Surely our difficulty is that most of us have lost this sense of creativeness. To be creative does not mean that we must paint pictures or write poems and become famous. That is not creativeness – it is merely the capacity to express an idea, which the public applauds or disregards. Capacity and creativeness should not be confused. Capacity is not creativeness. Creativeness is quite a different state of being, is it not? It is a state in which the self is absent, in which the mind is no longer a focus of our experiences, our ambitions, our pursuits and our desires. Creativeness is not a continuous state, it is new from moment to moment, it is a movement in which there is not the ‘me’, the ‘mine’, in which the thought is not focused on any particular experience, ambition, achievement, purpose and motive. It is only when the self is not that there is creativeness – that state of being in which alone there can be reality, the creator of all things. But that state cannot be conceived or imagined, it cannot be formulated or copied, it cannot be attained through any system, through any philosophy, through any discipline; on the contrary, it comes into being only through understanding the total process of oneself.

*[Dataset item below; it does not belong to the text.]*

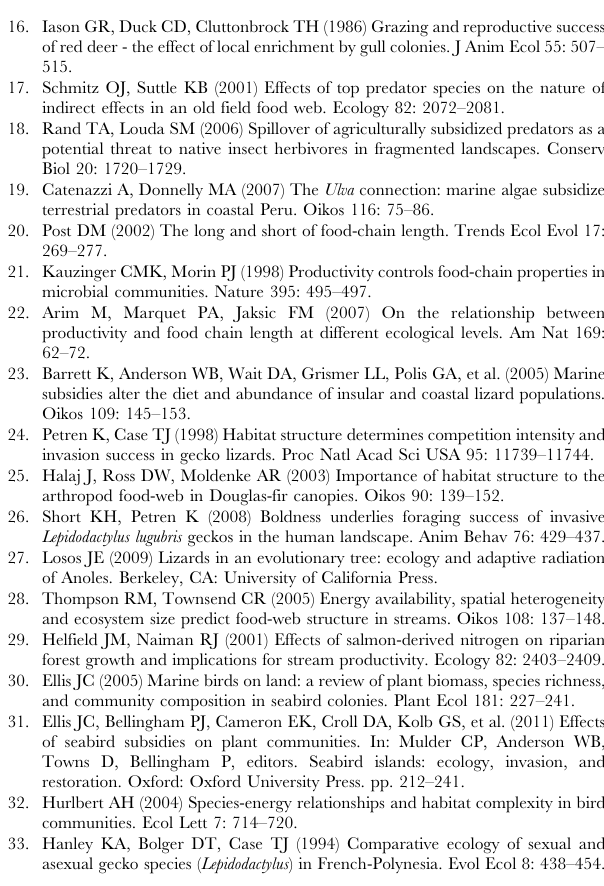
Table S1 Isotopic value of prey and R. rattus (mean 6 SD) by forest type and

The understanding of oneself is not a result, a culmination; it is seeing oneself from moment to moment in the mirror of relationship – one’s relationship to property, to things, to people and to ideas. But we find it difficult to be alert, to be aware, and we prefer to dull our minds by following a method, by accepting authorities, superstitions and gratifying theories; so our minds become weary, exhausted and insensitive. Such a mind cannot be in a state of creativeness. That state of creativeness comes only when the self, which is the process of recognition and accumulation, ceases to be; because, after all, consciousness as the ‘me’ is the centre of recognition, and recognition is merely the process of the accumulation of experience. But we are all afraid to be nothing, because we all want to be something. The little man wants to be a big man, the unvirtuous wants to be virtuous, the weak and obscure crave power, position and authority. This is the incessant activity of the mind. Such a mind cannot be quiet and therefore can never understand the state of creativeness.

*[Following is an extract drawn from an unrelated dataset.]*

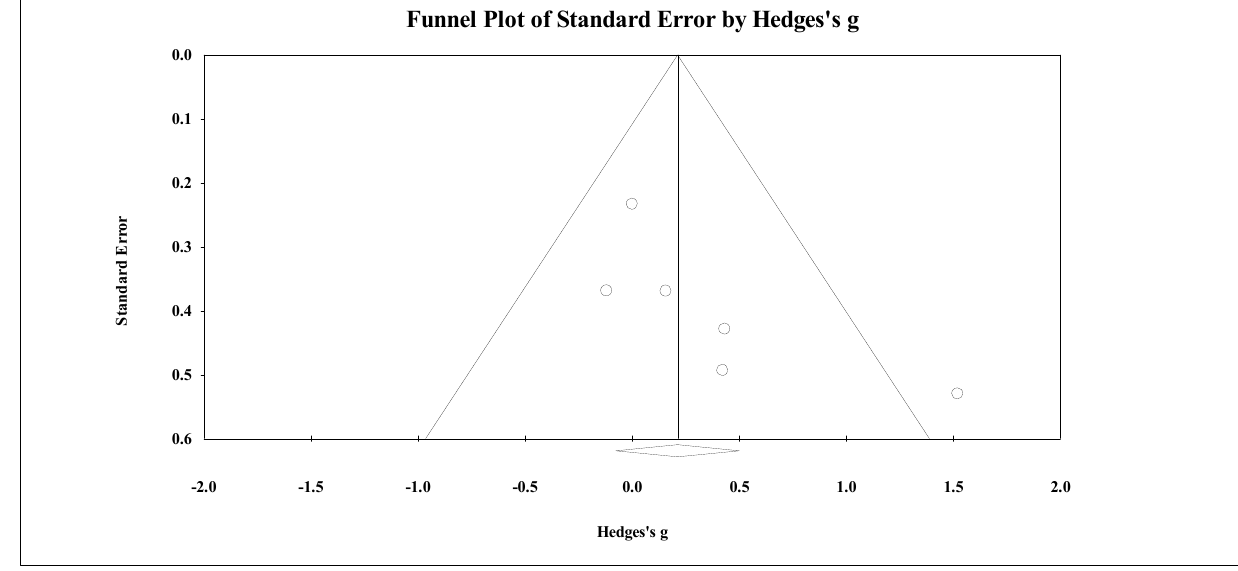
Figure 4. Forest plot of changes in total body bone mineral density in untrained adults after a training program based on soccer small-sided games (SSG) compared to active controls. Values shown are effect sizes (Hedges’s g) with 95% confi- dence intervals (CI). The size of the plotted squares reflects the statistical weight of each study. The black diamond reflects the overall result.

In order to transform the world about us, with its misery, wars, unemployment, starvation, class divisions and utter confusion, there must be a transformation in ourselves. The revolution must begin within oneself – but not according to any belief or ideology, because revolution based on an idea, or in conformity to a particular pattern, is obviously no revolution at all. To bring about a fundamental revolution in oneself one must understand the whole process of one’s thought and feeling in relationship. That is the only solution to all our problems – not to have more disciplines, more beliefs, more ideologies and more teachers. If we can understand ourselves as we are from moment to moment without the process of accumulation, then we shall see how there comes a tranquillity that is not a product of the mind, a tranquillity that is neither imagined nor cultivated; and only in that state of tranquillity can there be creativeness.